I would argue that both things are directly related. Should interest rates go up, housing prices will be forced to go down as the size of the mortgage will need to be reduced to fit the available spending of the buyer. Unless of course underwriting standards are abandoned as they were in the first decade of this century. And we all know where that led.

Similarly, rates of return on any income producing asset will inevitably increase with interest rates given the alternative of holding cash. If rates of return increase, valuations have to decrease. They have to, mathematically. It doesn't matter whether you're talking about bonds, commercial real estate assets, or stocks. Of course the latter can appear to defy gravity for a time simply based on the perception of fools.

So the fundamental question is: Is inflation transitory? I would frankly be surprised if it isn't here for quite some time. But then, I have been consistently baffled why it took over 15 years of massively stimulative policy for inflation to arrive in the first place. First interest rates near zero. Then "quantitative easing" (dumping money into the economy by bloating the Federal Reserve's balance sheet first with government bonds, then high quality corporate debt, and then what amount to junk bonds). Finally, we saw massive infusions of direct federal stimulus in response to Covid. After the better part of twenty years of the government and the quasi-governmental Fed throwing gasoline on a smoldering fire, should we really be surprised if the traditional reaction (i.e. massive inflation) actually occurs? I would not be.

tbrmskssVeteran
San Diego, CA, Us

The problem with medians is that they are, well, medians.

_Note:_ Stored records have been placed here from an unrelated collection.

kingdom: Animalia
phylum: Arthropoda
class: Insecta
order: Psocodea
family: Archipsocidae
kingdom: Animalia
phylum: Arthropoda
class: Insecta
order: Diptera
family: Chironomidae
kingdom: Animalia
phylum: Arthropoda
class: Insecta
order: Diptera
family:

The house I spent my teenage years in was bought by my mother and step-father for $60,000 in 1970. He made, coincidentally, $60,000 that year.

My mom sold it in 1995 for $285,000.

The people that bought it from her sold on 5/6/21 for $1,076,000, $100,000 over asking price.

Windermere, FL, Us

This is something many people leave out of their memes.

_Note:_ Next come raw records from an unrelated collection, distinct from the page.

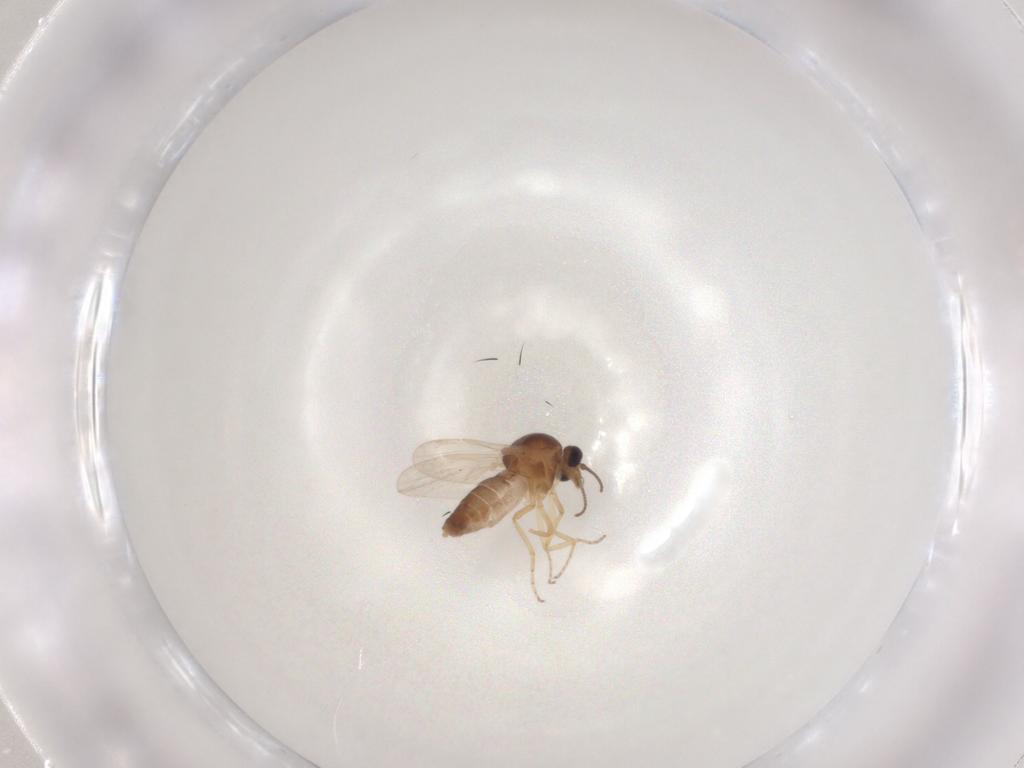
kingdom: Animalia
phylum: Arthropoda
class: Insecta
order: Diptera
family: Ceratopogonidae
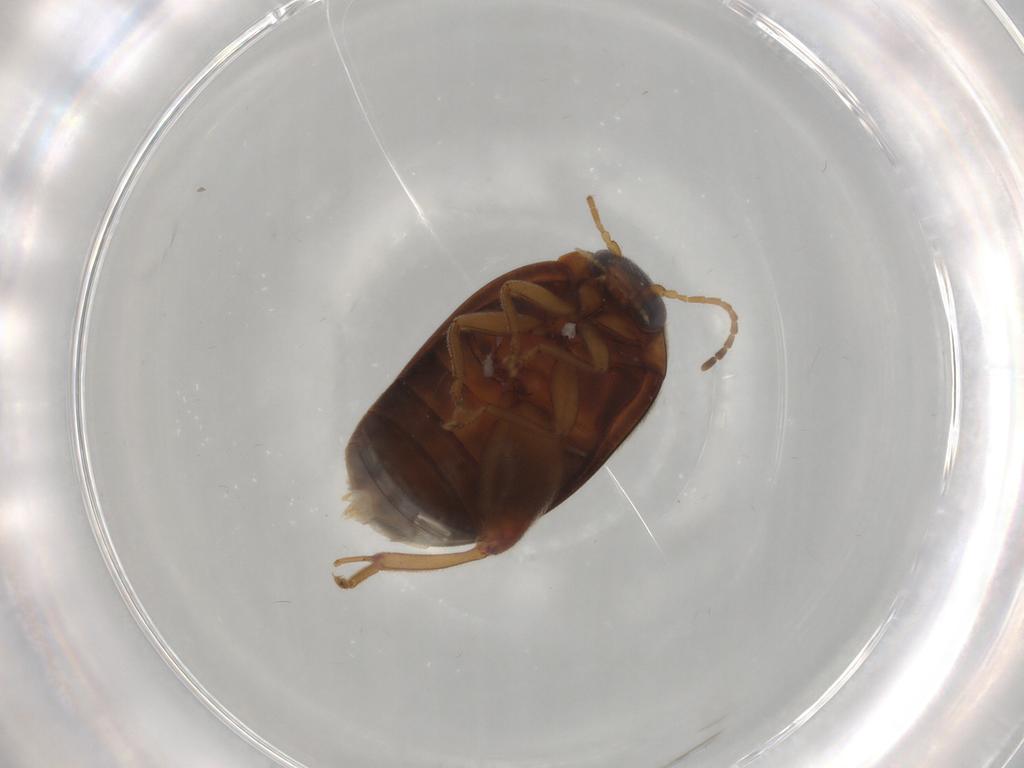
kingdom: Animalia
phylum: Arthropoda
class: Insecta
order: Coleoptera
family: Scirtidae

They say that minimum wage in 1980 was $3.10, and the median home price was $47,200, so a median home was 15,200 hours. By 2020 this had changed to 46,800 hours.

But that $36,000 mortgage cost $544, or 175 minimum wages, a month in P&I. Today's $270,000 mortgage costs $1,290, or 178 minimum wages a month.

I'm not suggesting that that covers all bases; just that the millennial bitching about low home prices in the past are completely unaware of the realities of mortgages at the time.

tbrmskssVeteran
San Diego, CA, Us

On the stock market...

What the market looks for is certainty. So if the Fed says stay the course, no interest rate hikes, the market will go up.

If the Fed says interest rate hikes, that kinda already priced in given the last weeks roller coaster, and the market will go up.

I'm in the camp that inflation will ease as the supply chain issues get sorted out. Last year was an outlier, so if you average the two years, inflation is in the 4% range? Another factor in the supply chain issues is that people's buying habits have changed. People are buying more things and fewer services, and the supply chain has not caught up.

We have had very low inflation for a very long time. Having been an adult in the latter half of the 1970's, most people don't really know what inflation is. it goes up a half a percent, and everyone freaks out. It was not so long ago that we had 18% mortgages...

The other issue with inflation is wages. Wages are up, and that is a good thing.